When talking about the Great Recession in the UK, we all know (I hope) that this is still the slowest recovery for at least a century and that we have only just regained pre-recession levels of output per head. I find it very frustrating when some people respond by saying the story is quite different when it comes to employment. The frustration is because the remark reflects a confusion which is not trivial to explain to non-economists, coupled with uncertainty about whether this is a real confusion or just political banter.
I was inspired to write about this again by a very good piece by Larry Elliott in the Guardian. He puts it well by talking about how we coped with recession, but I thought I could try and summarise the point slightly differently. In a recession, looking at output is all about the size of the cake. Looking at employment is about how that cake is distributed.
The recession of the early 1980s involved a smaller decline in output, but a bigger and much more persistent increase in unemployment. In contrast the really distinctive feature of this recession has been the decline in real wages. These differences are almost surely linked: unemployment increases were smaller this time, and unemployment then fell rapidly, because real wages declined. Low wages encouraged firms to first fire fewer workers, and later to take on more. There remains a lot we do not know, such as whether this is all a result of the recession or if other factors were involved, and to what extent is a more flexible labour market responsible. This is really just the UK’s productivity puzzle expressed in a different form.
I think most economists would agree with Larry Elliott that the Great Recession in the UK was distributed in a better way than earlier recessions. The high costs of prolonged involuntary unemployment are, I hope, also well known. Whether any of this better distribution should be credited to current politicians seems doubtful: if any politician deserves credit, the most obvious is Margaret Thatcher.

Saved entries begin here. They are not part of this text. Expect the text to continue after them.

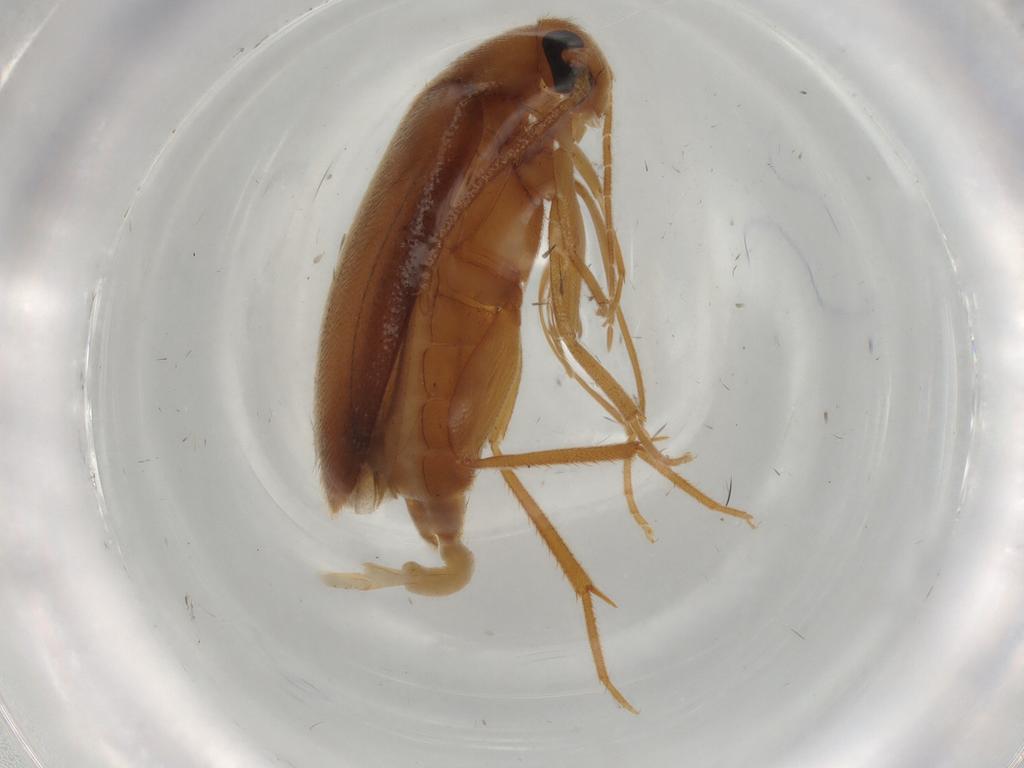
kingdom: Animalia
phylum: Arthropoda
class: Insecta
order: Coleoptera
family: Scraptiidae
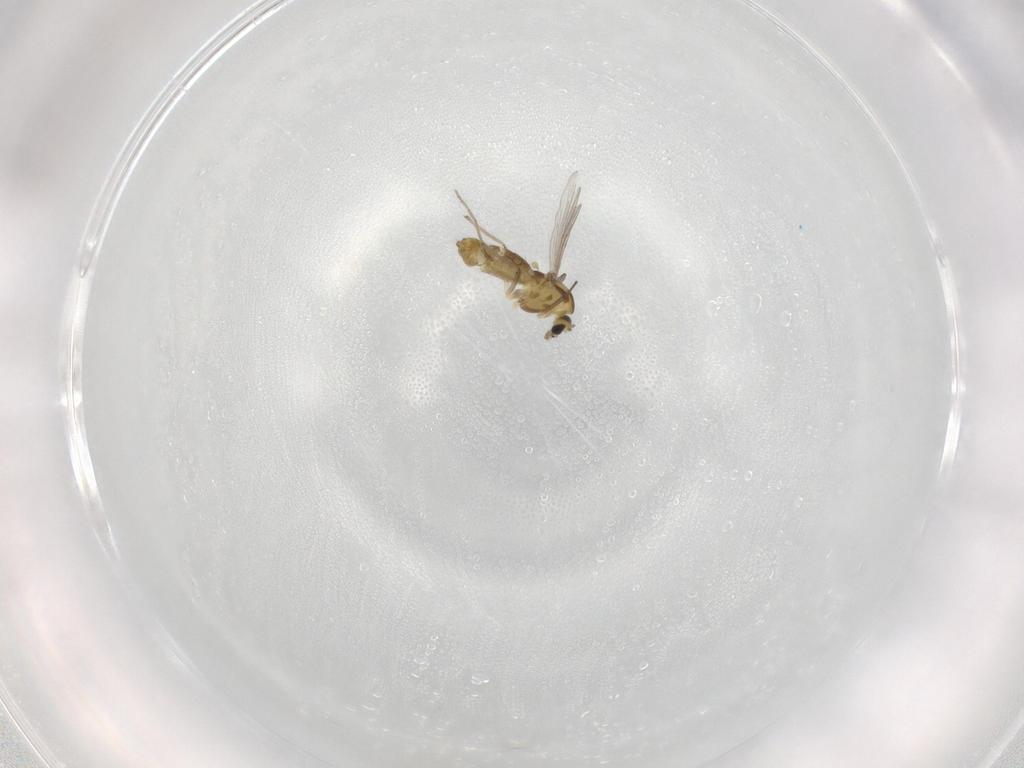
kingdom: Animalia
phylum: Arthropoda
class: Insecta
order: Diptera
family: Chironomidae
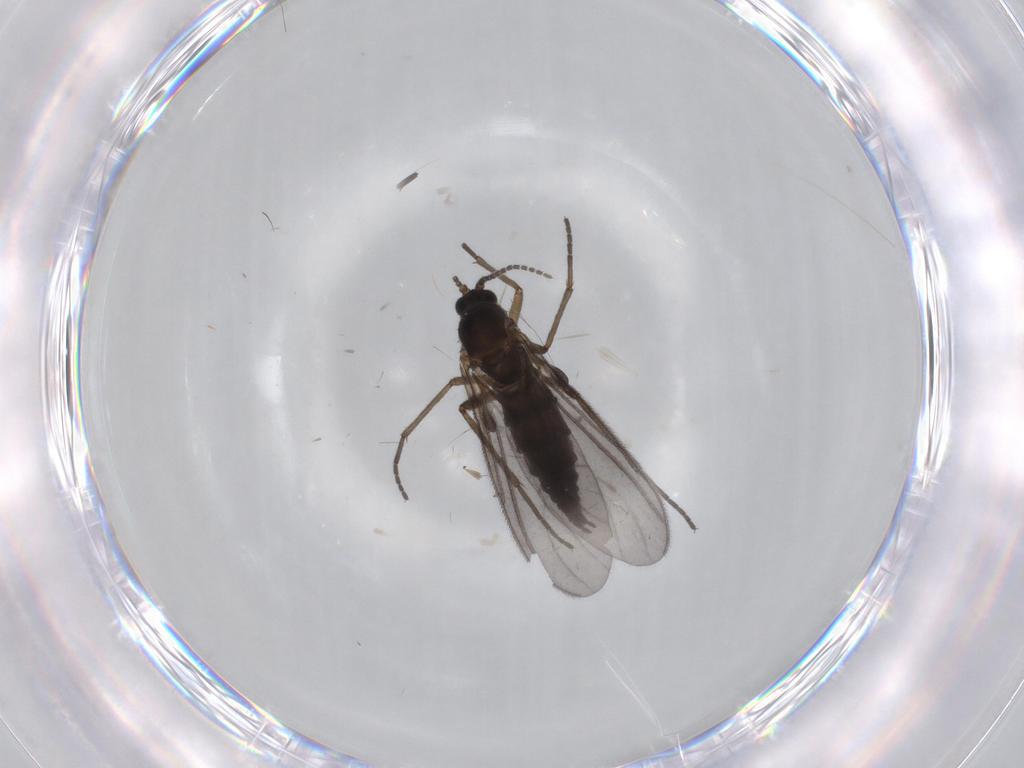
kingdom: Animalia
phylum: Arthropoda
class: Insecta
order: Diptera
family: Sciaridae
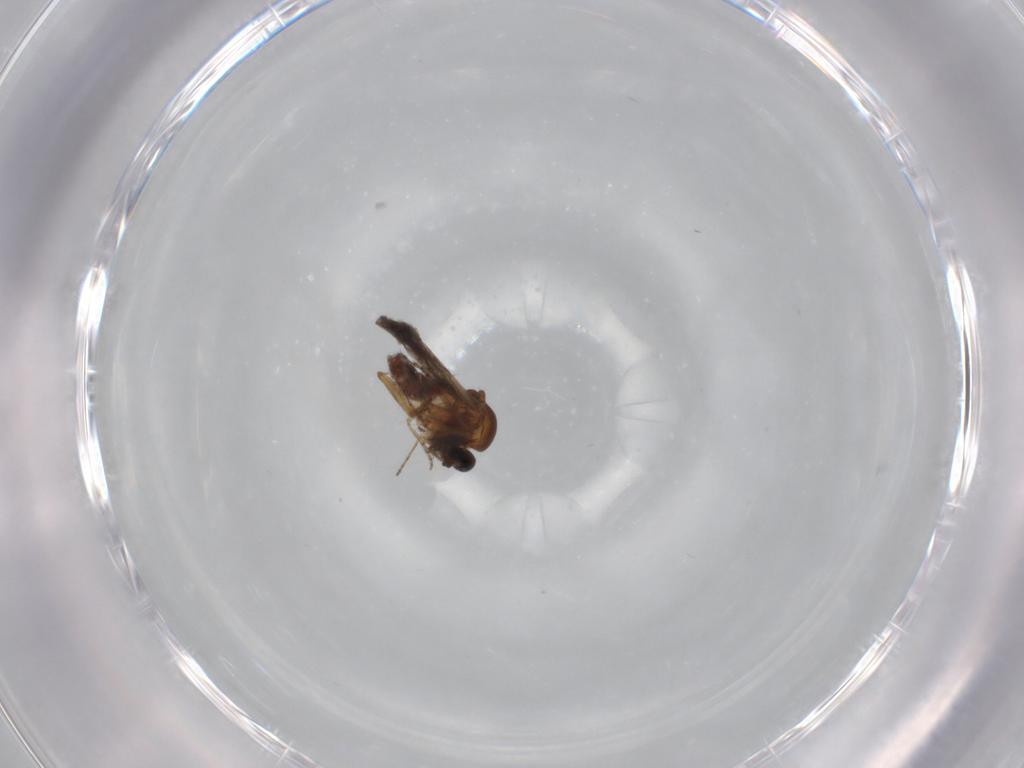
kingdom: Animalia
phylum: Arthropoda
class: Insecta
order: Diptera
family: Ceratopogonidae
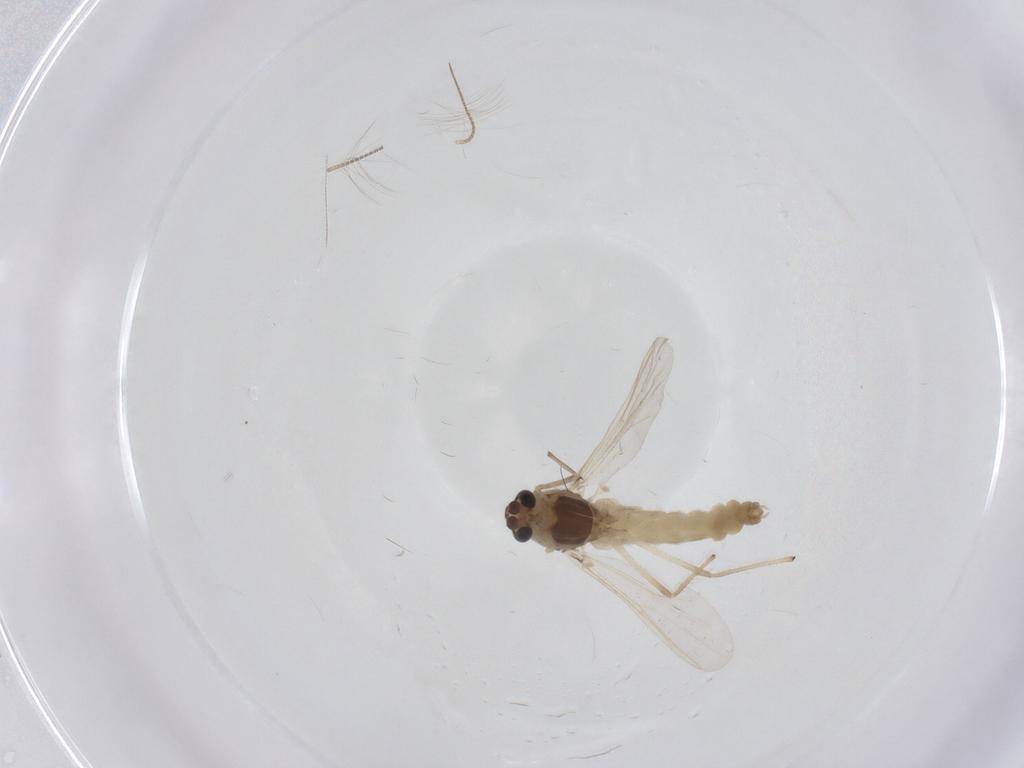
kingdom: Animalia
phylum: Arthropoda
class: Insecta
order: Diptera
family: Chironomidae
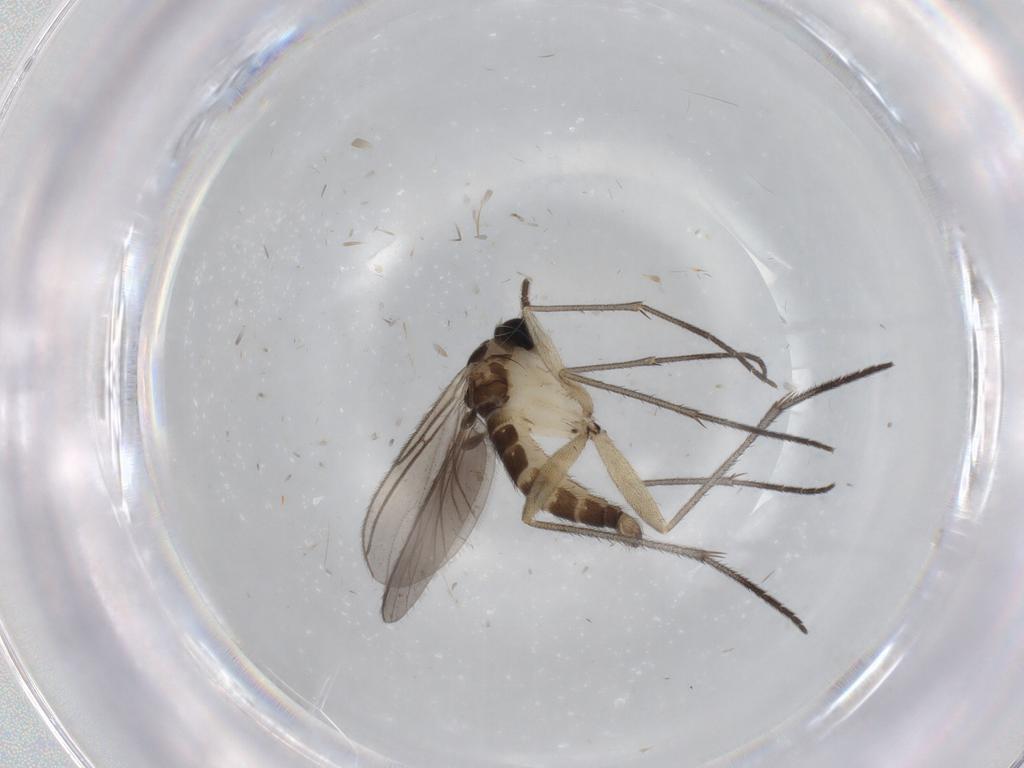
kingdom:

If you look at this in terms of the size of the cake (output) and its distribution (employment and real wages), then you can see why those who dispute the claims about how poor the recovery from this recession has been by pointing to employment are making a category mistake. It is almost certainly better that a recession should lead to declines in real wages rather than increases in unemployment. But to argue that rapid employment growth excuses poor output growth is just another way of celebrating a disastrous productivity performance.